Özellikle 2016 yılı başlangıç yatırım ödeneğine göre 2017'de yatırım ödeneklerinin yüzde 30 arttığına işaret eden Elvan, "Kamu yatırımlarında ciddi artış oluşturduk. Şu an harcama itibarıyla yatırımlardaki artış oranı yıllık bazda yüzde 18,5. Bizim kamu yatırımlarındaki temel amacımız özel kesimin yatırım yapmasını teşvik edici altyapı yatırımlarını gerçekleştirmek." diye konuştu.

Elvan, 2017 için özellikle ihracatçıya olan desteğin 3 kat arttığını belirterek, 2016'da 1 milyar lira ödenek verilmişken, 2017'de bu tutarın 3 milyar liraya çıkarıldığını söyledi. Küçük ve Orta Büyüklükteki İşletmelere (KOBİ) verilecek desteğin de arttırıldığını vurgulayan Elvan, 2017'de 1,1 milyar liralık KOBİ desteği sağlayacaklarını dile getirdi.

"2017 yılı Türkiye için iyi bir yıl olacak"

Lütfi Evlan, 2017 yılında özel kesim yatırımlarına öncelik verileceğine dikkati çekerek, "2017 yılı Türkiye için iyi bir yıl olacak. Özel kesim yatırımları motor işlevi yürütüyor. Kamu-özel kesim işbirliği projelerinde de ciddi başarı söz konusu. Avrasya Tüneli'nin aralıkta açılışını gerçekleştireceğiz. Çanakkale Köprüsü ile ilgili süreci tamamladık, tüm yasal prosedürler tamamlandı. 2017'de yüzde 4,4'lük büyüme Türkiye için makul bir büyüme rakamı. Çok detaylı, teknik düzeyde yapılan simülasyonlar neticesinde ortaya çıkan bir rakam." değerlendirmesinde bulundu.

Elvan, özellikle Ar-Ge projelerine 2017'de daha fazla destek vereceklerini ifade eden Elvan, 3 temel alan üzerine yoğunlaşacaklarını, biyoteknoloji, nanoteknoloji ve bilgi teknolojilerini kullanarak sektörlerin daha verimli bir yapıya bürüneceğine inandıklarını söyledi.

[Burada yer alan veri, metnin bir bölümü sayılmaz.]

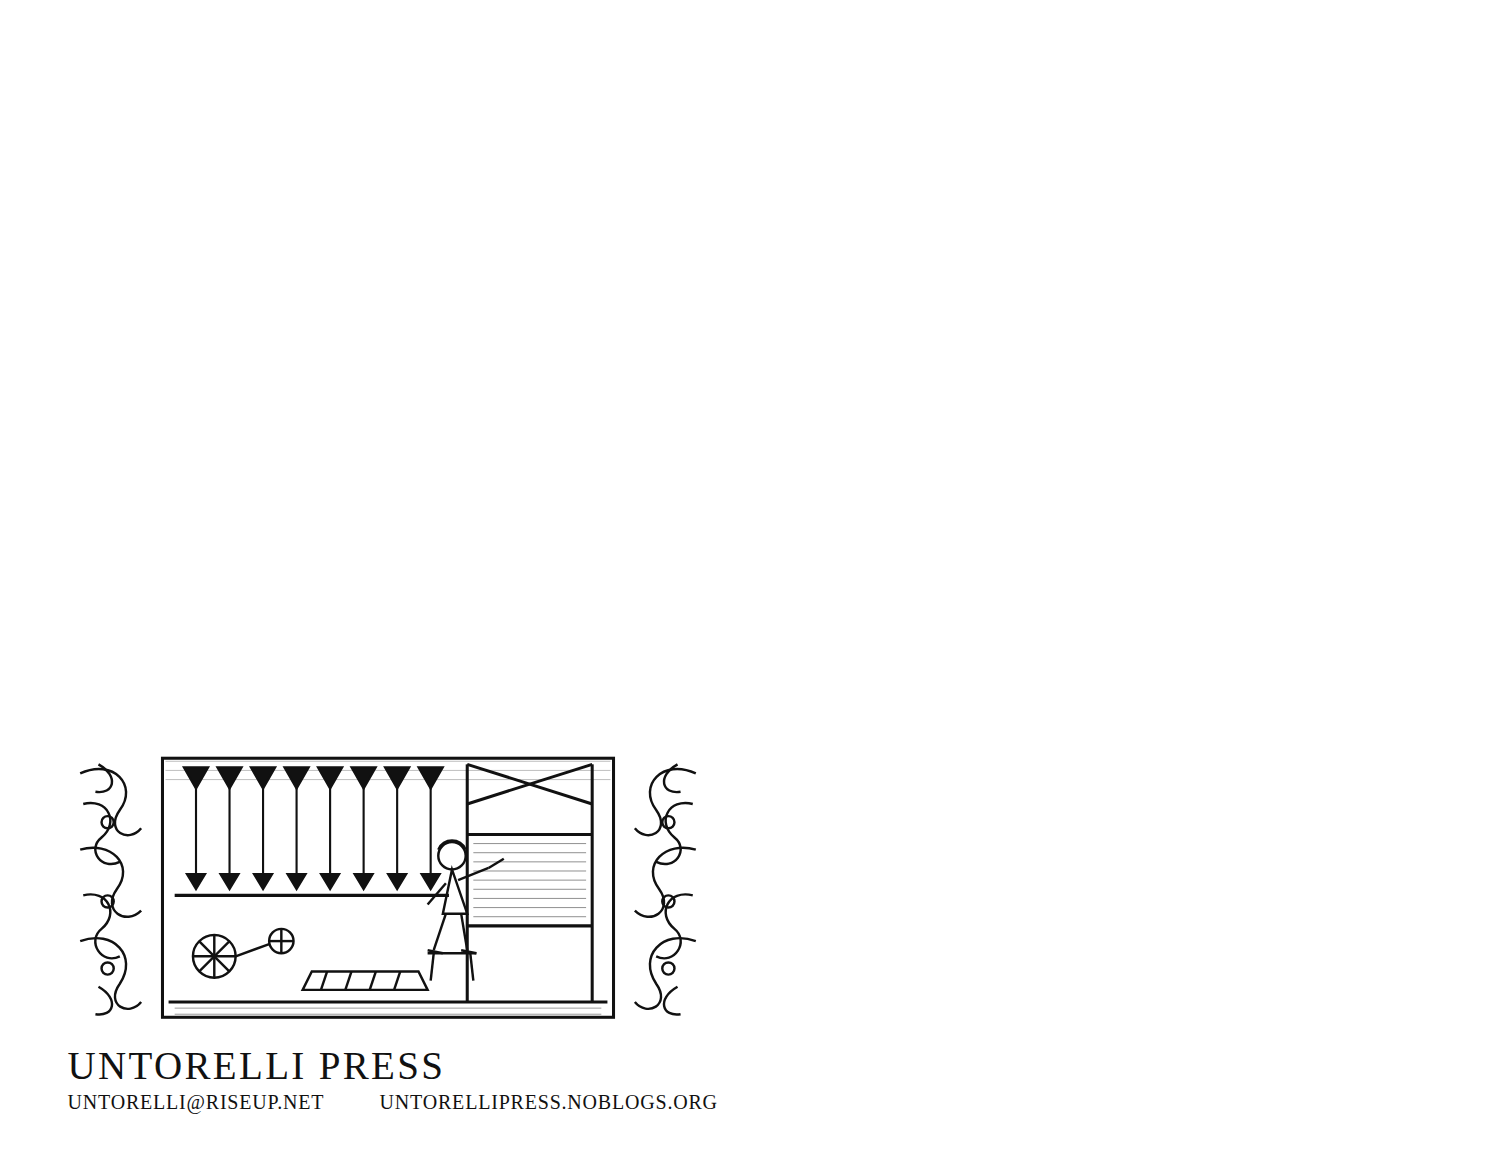Untorelli Press
untorelli@riseup.net untorellipress.noblogs.org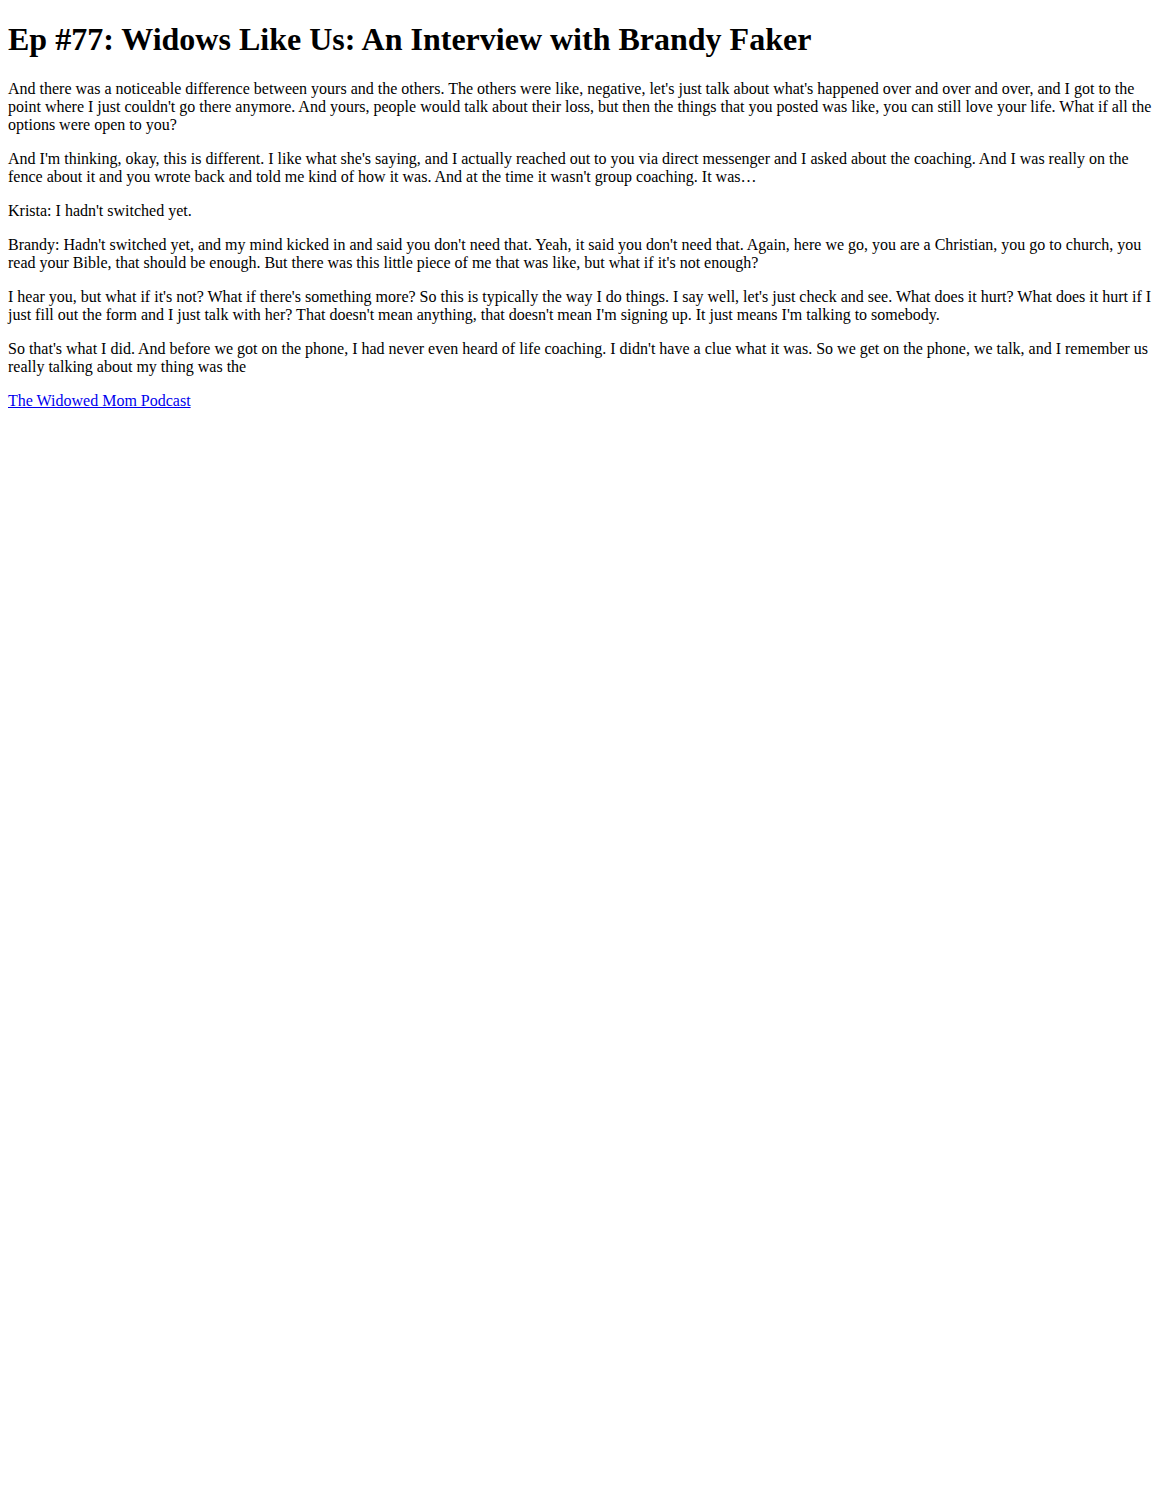Ep #77: Widows Like Us: An Interview with Brandy Faker
And there was a noticeable difference between yours and the others. The others were like, negative, let's just talk about what's happened over and over and over, and I got to the point where I just couldn't go there anymore. And yours, people would talk about their loss, but then the things that you posted was like, you can still love your life. What if all the options were open to you?
And I'm thinking, okay, this is different. I like what she's saying, and I actually reached out to you via direct messenger and I asked about the coaching. And I was really on the fence about it and you wrote back and told me kind of how it was. And at the time it wasn't group coaching. It was…
Krista: I hadn't switched yet.
Brandy: Hadn't switched yet, and my mind kicked in and said you don't need that. Yeah, it said you don't need that. Again, here we go, you are a Christian, you go to church, you read your Bible, that should be enough. But there was this little piece of me that was like, but what if it's not enough?
I hear you, but what if it's not? What if there's something more? So this is typically the way I do things. I say well, let's just check and see. What does it hurt? What does it hurt if I just fill out the form and I just talk with her? That doesn't mean anything, that doesn't mean I'm signing up. It just means I'm talking to somebody.
So that's what I did. And before we got on the phone, I had never even heard of life coaching. I didn't have a clue what it was. So we get on the phone, we talk, and I remember us really talking about my thing was the
The Widowed Mom Podcast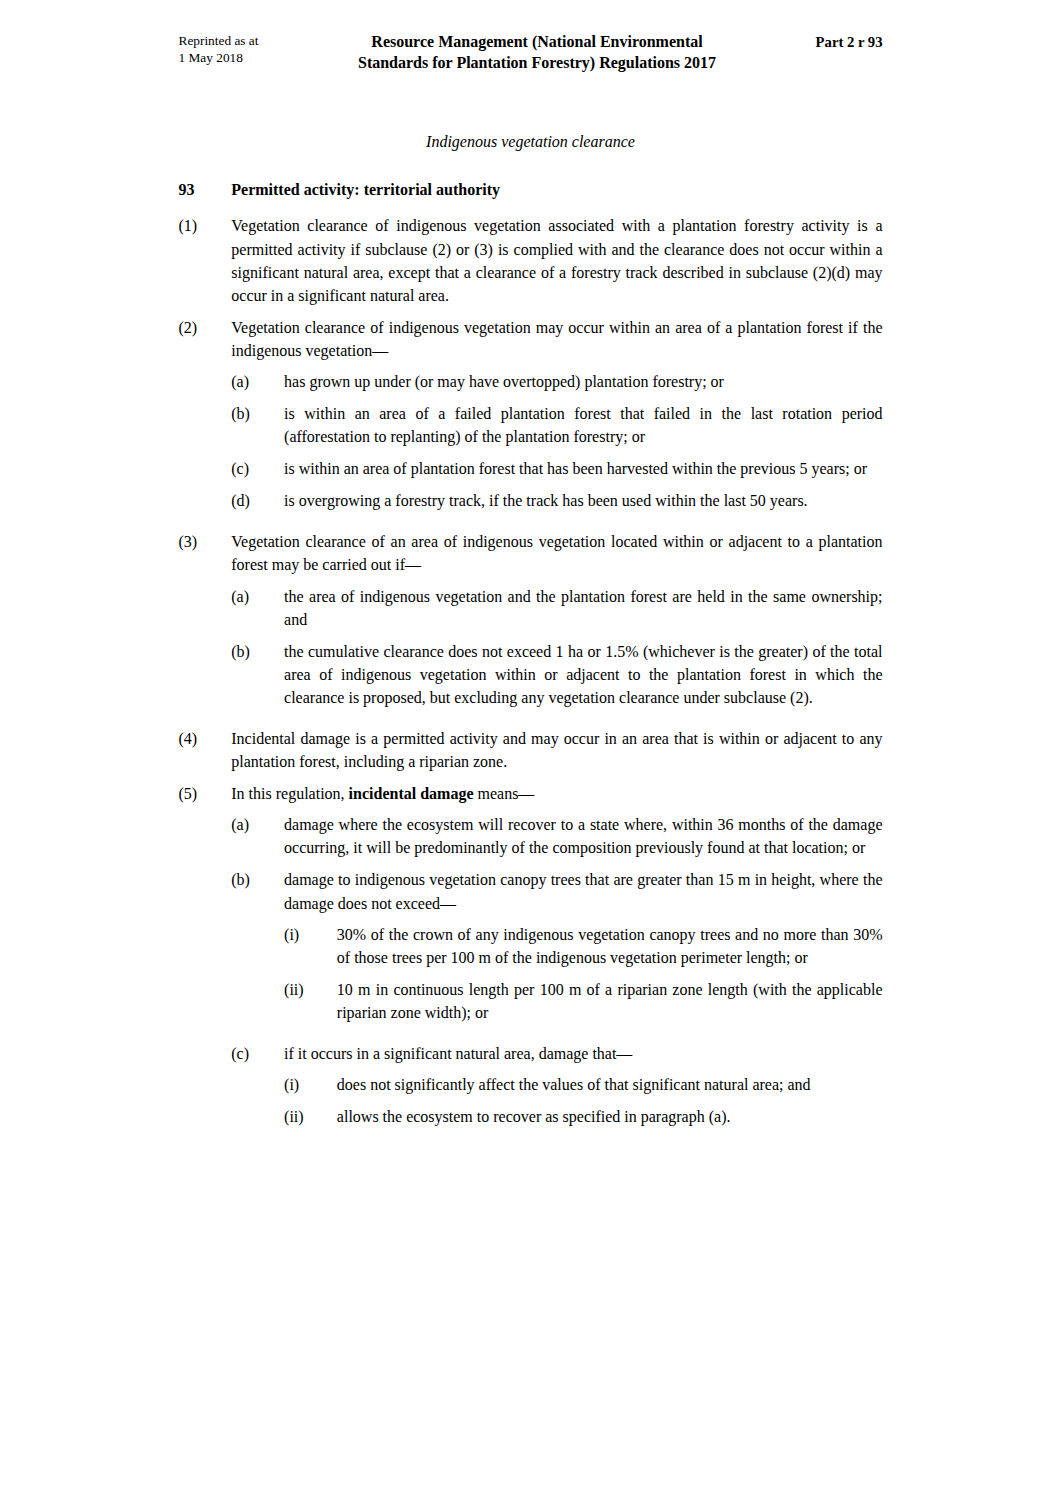Reprinted as at
1 May 2018
Resource Management (National Environmental
Standards for Plantation Forestry) Regulations 2017
Part 2 r 93
Indigenous vegetation clearance
93 Permitted activity: territorial authority
(1)
Vegetation clearance of indigenous vegetation associated with a plantation forestry activity is a permitted activity if subclause (2) or (3) is complied with and the clearance does not occur within a significant natural area, except that a clearance of a forestry track described in subclause (2)(d) may occur in a significant natural area.
(2)
Vegetation clearance of indigenous vegetation may occur within an area of a plantation forest if the indigenous vegetation—
(a)
has grown up under (or may have overtopped) plantation forestry; or
(b)
is within an area of a failed plantation forest that failed in the last rotation period (afforestation to replanting) of the plantation forestry; or
(c)
is within an area of plantation forest that has been harvested within the previous 5 years; or
(d)
is overgrowing a forestry track, if the track has been used within the last 50 years.
(3)
Vegetation clearance of an area of indigenous vegetation located within or adjacent to a plantation forest may be carried out if—
(a)
the area of indigenous vegetation and the plantation forest are held in the same ownership; and
(b)
the cumulative clearance does not exceed 1 ha or 1.5% (whichever is the greater) of the total area of indigenous vegetation within or adjacent to the plantation forest in which the clearance is proposed, but excluding any vegetation clearance under subclause (2).
(4)
Incidental damage is a permitted activity and may occur in an area that is within or adjacent to any plantation forest, including a riparian zone.
(5)
In this regulation, incidental damage means—
(a)
damage where the ecosystem will recover to a state where, within 36 months of the damage occurring, it will be predominantly of the composition previously found at that location; or
(b)
damage to indigenous vegetation canopy trees that are greater than 15 m in height, where the damage does not exceed—
(i)
30% of the crown of any indigenous vegetation canopy trees and no more than 30% of those trees per 100 m of the indigenous vegetation perimeter length; or
(ii)
10 m in continuous length per 100 m of a riparian zone length (with the applicable riparian zone width); or
(c)
if it occurs in a significant natural area, damage that—
(i)
does not significantly affect the values of that significant natural area; and
(ii)
allows the ecosystem to recover as specified in paragraph (a).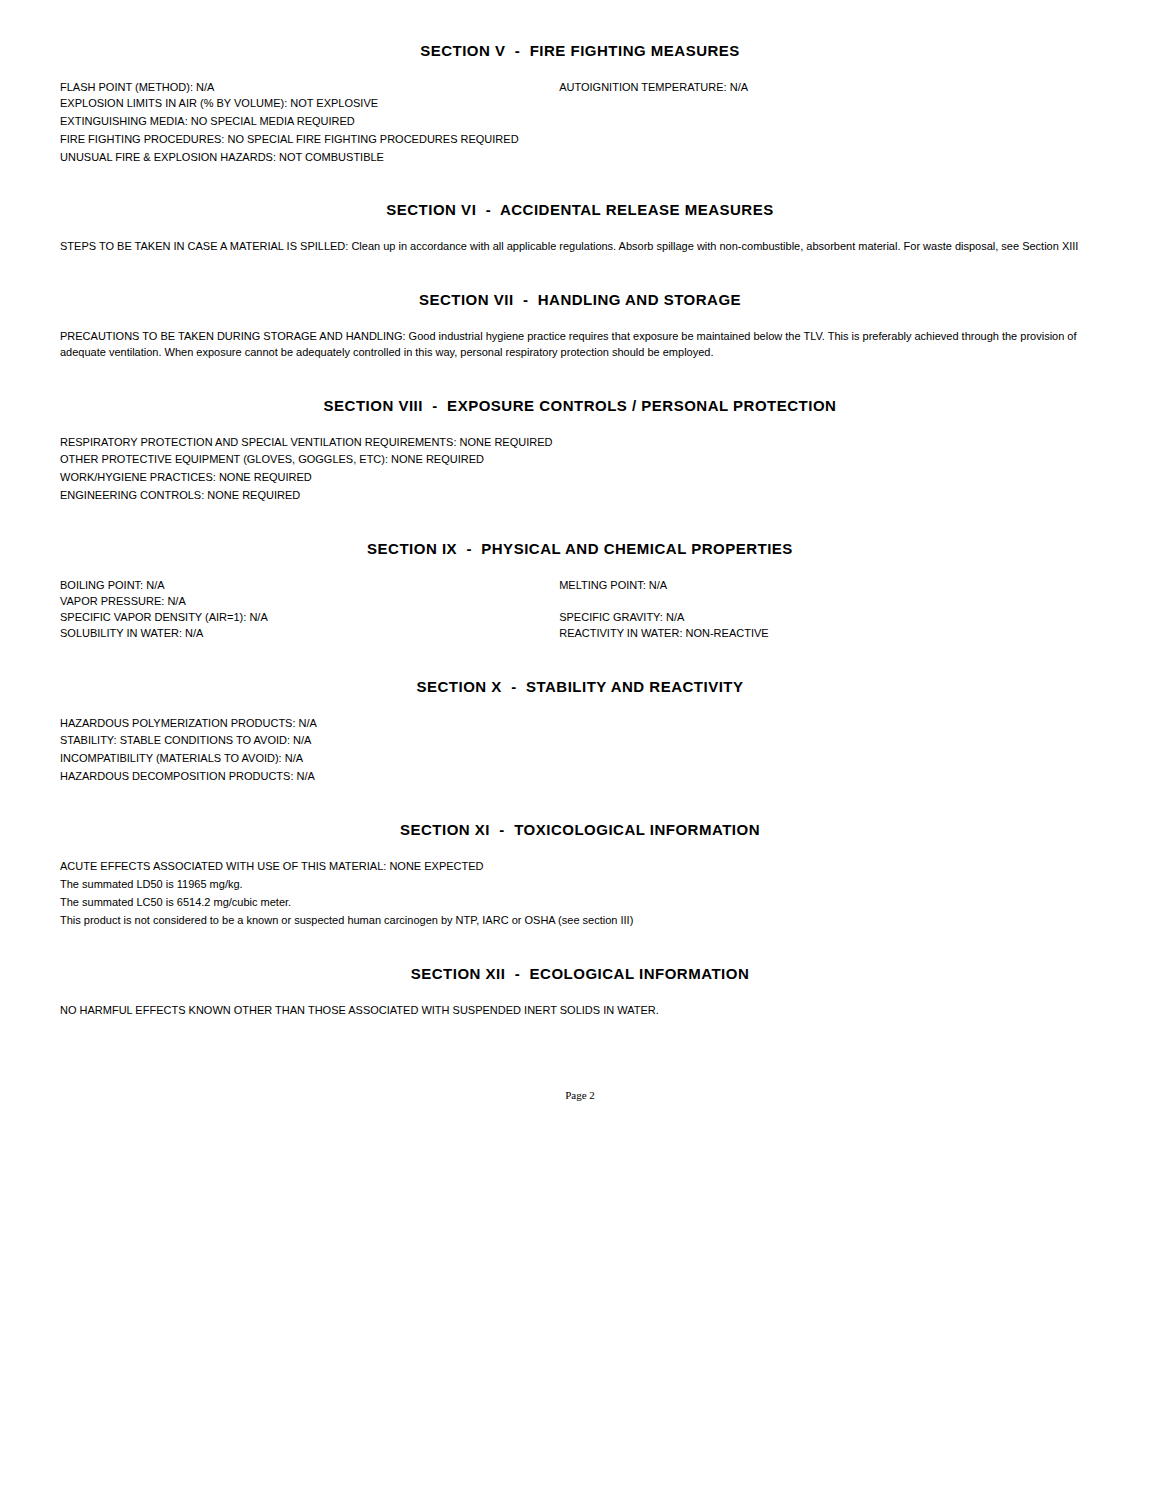SECTION V - FIRE FIGHTING MEASURES
| FLASH POINT (METHOD): N/A | AUTOIGNITION TEMPERATURE: N/A |
EXPLOSION LIMITS IN AIR (% BY VOLUME): NOT EXPLOSIVE
EXTINGUISHING MEDIA: NO SPECIAL MEDIA REQUIRED
FIRE FIGHTING PROCEDURES: NO SPECIAL FIRE FIGHTING PROCEDURES REQUIRED
UNUSUAL FIRE & EXPLOSION HAZARDS: NOT COMBUSTIBLE
SECTION VI - ACCIDENTAL RELEASE MEASURES
STEPS TO BE TAKEN IN CASE A MATERIAL IS SPILLED: Clean up in accordance with all applicable regulations. Absorb spillage with non-combustible, absorbent material. For waste disposal, see Section XIII
SECTION VII - HANDLING AND STORAGE
PRECAUTIONS TO BE TAKEN DURING STORAGE AND HANDLING: Good industrial hygiene practice requires that exposure be maintained below the TLV. This is preferably achieved through the provision of adequate ventilation. When exposure cannot be adequately controlled in this way, personal respiratory protection should be employed.
SECTION VIII - EXPOSURE CONTROLS / PERSONAL PROTECTION
RESPIRATORY PROTECTION AND SPECIAL VENTILATION REQUIREMENTS: NONE REQUIRED
OTHER PROTECTIVE EQUIPMENT (GLOVES, GOGGLES, ETC): NONE REQUIRED
WORK/HYGIENE PRACTICES: NONE REQUIRED
ENGINEERING CONTROLS: NONE REQUIRED
SECTION IX - PHYSICAL AND CHEMICAL PROPERTIES
| BOILING POINT: N/A | MELTING POINT: N/A |
| VAPOR PRESSURE: N/A | |
| SPECIFIC VAPOR DENSITY (AIR=1): N/A | SPECIFIC GRAVITY: N/A |
| SOLUBILITY IN WATER: N/A | REACTIVITY IN WATER: NON-REACTIVE |
SECTION X - STABILITY AND REACTIVITY
HAZARDOUS POLYMERIZATION PRODUCTS: N/A
STABILITY: STABLE CONDITIONS TO AVOID: N/A
INCOMPATIBILITY (MATERIALS TO AVOID): N/A
HAZARDOUS DECOMPOSITION PRODUCTS: N/A
SECTION XI - TOXICOLOGICAL INFORMATION
ACUTE EFFECTS ASSOCIATED WITH USE OF THIS MATERIAL: NONE EXPECTED
The summated LD50 is 11965 mg/kg.
The summated LC50 is 6514.2 mg/cubic meter.
This product is not considered to be a known or suspected human carcinogen by NTP, IARC or OSHA (see section III)
SECTION XII - ECOLOGICAL INFORMATION
NO HARMFUL EFFECTS KNOWN OTHER THAN THOSE ASSOCIATED WITH SUSPENDED INERT SOLIDS IN WATER.
Page 2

Bu kapsamda, üniversitelere, TÜBİTAK ve diğer Ar-Ge kuruluşlarına 2017'de ciddi destekler vereceklerini bildiren Elvan, "Yüksek teknoloji alanındaki üretimimiz yüzde 4'ler, ihracatımız ise yüzde 3-4 nispetinde. Bu oranları yukarı çekmek zorundayız." dedi.

Elvan, 2016 yılı yatırımlarında özel sektör yatırımlarının büyümeye katkısının negatif olduğunu anımsatarak, "2017'de özel kesim yatırımlarına kamu yatırımlarıyla destek vererek verimliliğe katkı sağlayacağız. Verimlilik artışını sağlayamazsınız rekabet gücünüzü arttırmış olmazsınız. Buna yönelik de ciddi tedbirler aldık." ifadelerini kullandı.

"Tüm sürece destek veren bir mekanizma geliştirdik"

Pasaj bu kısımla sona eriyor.